A functional democracy requires everyone acting in good faith. The GOP hasn’t done this in at least thirty years. And neither do the mainstream media. When a Maggie Haberman is in any way a star reporter at a premier outlet, there’s something seriously, deeply wrong.
My only solution is the audiences abandoning the mainstream and finding more trustworthy sources. I do not see that happening on a sufficiently large scale. Also required is voting the GOP out of; likewise not betting on that happening.
Anyone who thinks the media’s biased treatment of Democrats while giving Republicans a pass for their lies and anti-democracy actions should read the late Eric Boehlert’s book “ Lapdogs: How The Press Rolled Over For Bush”. It documents in great detail the media’s willingness to give Bush a pass.
https://slate.com/news-and-politics/2006/05/eric-boehlert-s-book-lapdogs-beats-the-press.html
This 2007 Vanity Fair article “Going after Gore” details the media’s blatant bias against Gore as well as their eagerness to spread Rovian lies about him.
https://www.vanityfair.com/news/2007/10/gore200710
This American Progress article describes The NY Times’s Frank Bruni’s fawning over Bush because he gave schmoozed campaign reporters by doing things like giving them idiotic nicknames. (Bruni was “Panchito”)
https://www.americanprogress.org/article/think-again-the-times-frank-bruni-or-how-to-succeed-in-journalism-without-really-caring-about-issues/
This media bias didn’t begin with Bush. The journalist Gene Lyon’s book “Fools for Scandal” documented how the august NY Times allowed its reporter Jeff Gerth to be a mouthpiece for phony Clinton Whitewater scandal.
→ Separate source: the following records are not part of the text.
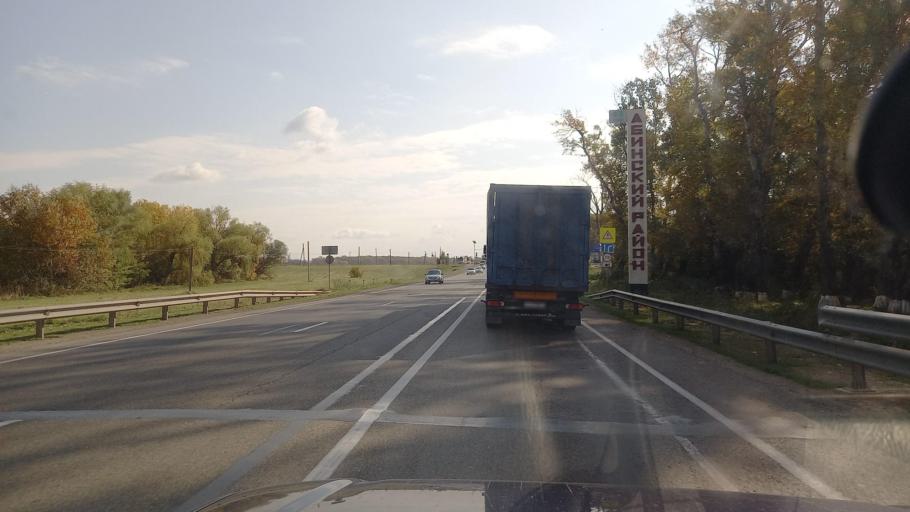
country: RU
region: Krasnodarskiy
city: Novoukrainskiy
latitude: 44.8854
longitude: 38.0857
https://fair.org/extra/the-nasty-book/
It was Lyons’ book that opened my eyes to the media’s blatant bias against Democrats, especially those from the South. I has suspected it from their disdainful treatment of Jimmy Carter whom the media mocked as a “peanut farmer” but I was beyond shocked to realize just how willing they were to kowtow to rightwing narratives.
I don’t use Twitter either. I thought I was the only one.
It might be useful to publish Twitter threads in quasi short essay form. But it shouldn’t eat into long essay time. Is there a writing form, the ‘consolidated-tweet-style’ essay? Ideally, there would be a Twitter client that saved consecutive tweets in word-processing file (I won’t say the name of MS products. Worked in IT; spite) at same time they are posted, and added some minimal formatting to make them readable in longer form.
Or more if warranted later. The point should be to publish in both formats simultaneously. If you were an academic, a grad student would do this.